**** Given passage ****

Re: [PATCH] ARM: decompressor: clear SCTLR.A bit for v7 cores

5 Nov 2012


      On 6 November 2012 02:48, Rob Herring robherring2@gmail.com wrote:
...
On 11/05/2012 05:13 AM, Russell King - ARM Linux wrote:
...
On Mon, Nov 05, 2012 at 10:48:50AM +0000, Dave Martin wrote:
...
On Thu, Oct 25, 2012 at 05:08:16PM +0200, Johannes Stezenbach wrote:
...
On Thu, Oct 25, 2012 at 09:25:06AM -0500, Rob Herring wrote:
...
On 10/25/2012 09:16 AM, Johannes Stezenbach wrote:
...
On Thu, Oct 25, 2012 at 07:41:45AM -0500, Rob Herring wrote:
> On 10/25/2012 04:34 AM, Johannes Stezenbach wrote:
>> On Thu, Oct 11, 2012 at 07:43:22AM -0500, Rob Herring wrote:
>>
>>> While v6 can support unaligned accesses, it is optional and current
>>> compilers won't emit unaligned accesses. So we don't clear the A bit for
>>> v6.
>>
>> not true according to the gcc changes page
>
> What are you going to believe: documentation or what the compiler
> emitted? At least for ubuntu/linaro 4.6.3 which has the unaligned access
> support backported and 4.7.2, unaligned accesses are emitted for v7
> only. I guess default here means it is the default unless you change the
> default in your build of gcc.

**** Dataset content ****

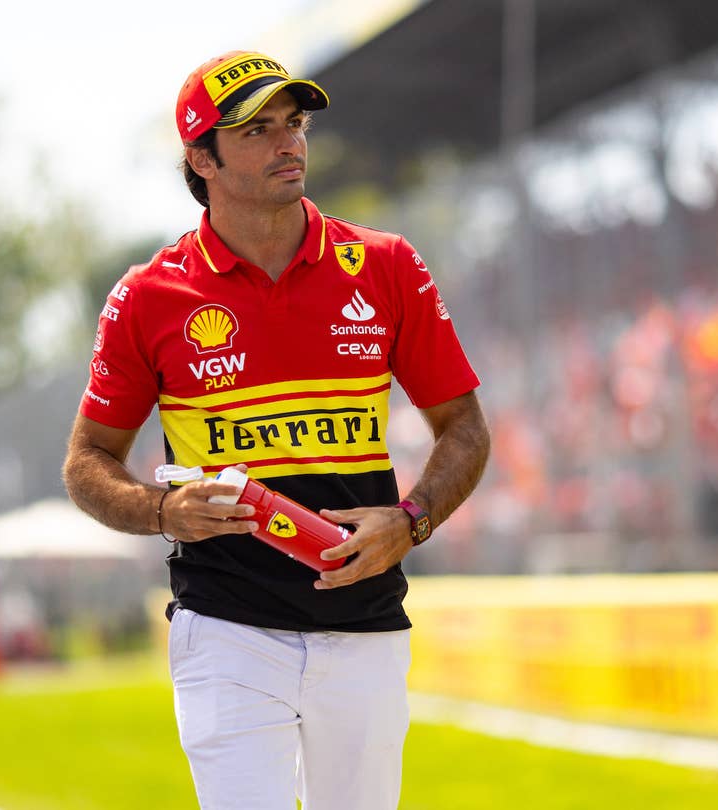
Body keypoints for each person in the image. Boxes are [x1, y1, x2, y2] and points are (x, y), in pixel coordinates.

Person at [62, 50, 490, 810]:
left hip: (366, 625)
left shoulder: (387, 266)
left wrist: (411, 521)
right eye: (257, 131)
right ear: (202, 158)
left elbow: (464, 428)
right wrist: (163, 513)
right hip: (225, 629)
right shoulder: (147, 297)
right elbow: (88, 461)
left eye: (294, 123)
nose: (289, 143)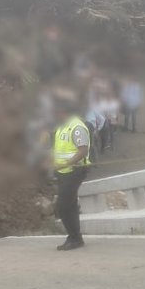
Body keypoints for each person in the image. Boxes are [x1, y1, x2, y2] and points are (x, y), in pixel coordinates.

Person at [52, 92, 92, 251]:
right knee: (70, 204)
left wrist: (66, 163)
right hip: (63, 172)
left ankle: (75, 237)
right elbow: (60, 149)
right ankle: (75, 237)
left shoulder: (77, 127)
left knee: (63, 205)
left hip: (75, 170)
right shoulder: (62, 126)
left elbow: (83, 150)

****

■ **Required action**:
Continue the mailing-list thread about clearing the SCTLR.A bit on ARM v7 cores, picking up right after its last line.

■ **Task answer**:
Since ARMv6 can handle unaligned access in the same way as ARMv7
it seems a clear bug in gcc which might hopefully get fixed.
Thus in this case I think it is reasonable to follow the
gcc documentation, otherwise the code would break for ARMv6
when gcc gets fixed.
But the compiler can't assume the state of the U bit. I think it is
still legal on v6 to not support unaligned accesses, but on v7 it is
required. All the standard v6 ARM cores support it, but I'm not sure
about custom cores or if there are SOCs with buses that don't support
unaligned accesses properly.
Well, I read the "...since Linux version 2.6.28" comment
in the gcc changes page in the way that they assume the
U-bit is set. (Although I'm not sure it really is???)
Actually, the kernel checks the arch version and the U bit on boot,
and chooses the appropriate setting for the A bit depending on the
result.  (See arch/arm/mm/alignment.c:alignment_init().)
That is in the kernel itself, _after_ the decompressor has run.  It is
not relevant to any discussion about the decompressor.
...
Currently, we depend on the CPU reset behaviour or firmware/
bootloader to set the U bit for v6, but the behaviour should be
correct either way, though unaligned accesses will obviously
perform (much) better with U=1.
Will someone _PLEASE_ address my initial comments against this patch
in light of the fact that it's now been proven _NOT_ to be just a V7
issue, rather than everyone seemingly buring their heads in the sand
over this.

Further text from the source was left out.